"
ROMANY OF THE SNOWS
I
When old Throng the trader, trembling with sickness and misery, got on
his knees to Captain Halby and groaned, "She didn't want to go; they
dragged her off; you'll fetch her back, won't ye?--she always had a fancy
for you, cap'n," Pierre shrugged a shoulder and said:
"But you stole her when she was in her rock-a-by, my Throng--you and your
Manette."
"Like a match she was--no bigger," continued the old man. "Lord, how
that stepmother bully-ragged her, and her father didn't care a darn.
He'd half a dozen others--Manette and me hadn't none. We took her and
used her like as if she was an angel, and we brought her off up here.

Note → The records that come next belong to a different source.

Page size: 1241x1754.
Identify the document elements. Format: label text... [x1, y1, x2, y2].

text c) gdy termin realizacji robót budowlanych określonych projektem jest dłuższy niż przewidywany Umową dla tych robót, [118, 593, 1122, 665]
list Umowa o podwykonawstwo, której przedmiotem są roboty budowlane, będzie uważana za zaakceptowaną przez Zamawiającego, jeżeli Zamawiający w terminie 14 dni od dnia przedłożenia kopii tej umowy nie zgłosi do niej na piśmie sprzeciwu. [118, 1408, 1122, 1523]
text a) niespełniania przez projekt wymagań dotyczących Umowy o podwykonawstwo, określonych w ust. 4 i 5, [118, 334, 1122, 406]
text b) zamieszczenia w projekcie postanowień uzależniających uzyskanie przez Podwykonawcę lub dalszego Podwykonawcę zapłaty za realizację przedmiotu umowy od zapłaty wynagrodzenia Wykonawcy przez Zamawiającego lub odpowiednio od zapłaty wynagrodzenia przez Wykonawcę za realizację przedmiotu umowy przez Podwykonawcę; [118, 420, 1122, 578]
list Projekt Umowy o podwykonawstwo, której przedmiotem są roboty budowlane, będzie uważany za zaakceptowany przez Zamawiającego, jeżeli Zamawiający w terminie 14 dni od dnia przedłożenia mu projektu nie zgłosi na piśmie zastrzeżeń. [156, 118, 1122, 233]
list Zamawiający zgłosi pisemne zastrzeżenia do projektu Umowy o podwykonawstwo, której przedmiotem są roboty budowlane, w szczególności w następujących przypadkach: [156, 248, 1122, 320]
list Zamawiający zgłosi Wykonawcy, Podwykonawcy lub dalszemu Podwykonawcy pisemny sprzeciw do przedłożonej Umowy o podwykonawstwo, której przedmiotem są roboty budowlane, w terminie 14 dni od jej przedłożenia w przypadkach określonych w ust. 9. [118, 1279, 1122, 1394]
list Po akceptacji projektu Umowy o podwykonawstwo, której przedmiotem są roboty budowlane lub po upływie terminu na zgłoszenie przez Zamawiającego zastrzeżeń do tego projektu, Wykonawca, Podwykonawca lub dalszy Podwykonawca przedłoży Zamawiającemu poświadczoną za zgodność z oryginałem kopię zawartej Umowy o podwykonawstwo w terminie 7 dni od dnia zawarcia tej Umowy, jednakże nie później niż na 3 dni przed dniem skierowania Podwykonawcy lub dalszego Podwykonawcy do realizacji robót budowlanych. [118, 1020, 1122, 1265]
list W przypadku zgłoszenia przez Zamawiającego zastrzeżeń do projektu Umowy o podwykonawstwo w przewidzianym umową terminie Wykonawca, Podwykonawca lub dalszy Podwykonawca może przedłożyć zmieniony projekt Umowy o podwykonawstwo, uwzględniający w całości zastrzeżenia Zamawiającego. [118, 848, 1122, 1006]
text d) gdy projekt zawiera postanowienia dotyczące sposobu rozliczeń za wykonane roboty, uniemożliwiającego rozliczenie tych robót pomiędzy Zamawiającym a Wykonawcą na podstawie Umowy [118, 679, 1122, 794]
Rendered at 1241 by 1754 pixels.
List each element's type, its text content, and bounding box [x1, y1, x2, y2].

Haven't we set store by her? Wasn't it 'cause we was lonely an' loved
her we took her? Hasn't everybody stood up and said there wasn't anyone
like her in the North? Ain't I done fair by her always--ain't I? An'
now, when this cough 's eatin' my life out, and Manette 's gone, and
there ain't a soul but Duc the trapper to put a blister on to me, them
brutes ride up from over the border, call theirselves her brothers, an'
drag her off!"
He was still on his knees. Pierre reached over and lightly kicked a
moccasined foot.
"Get up, Jim Throng," he said. "Holy! do you think the law moves because
an old man cries? Is it in the statutes?--that's what the law says.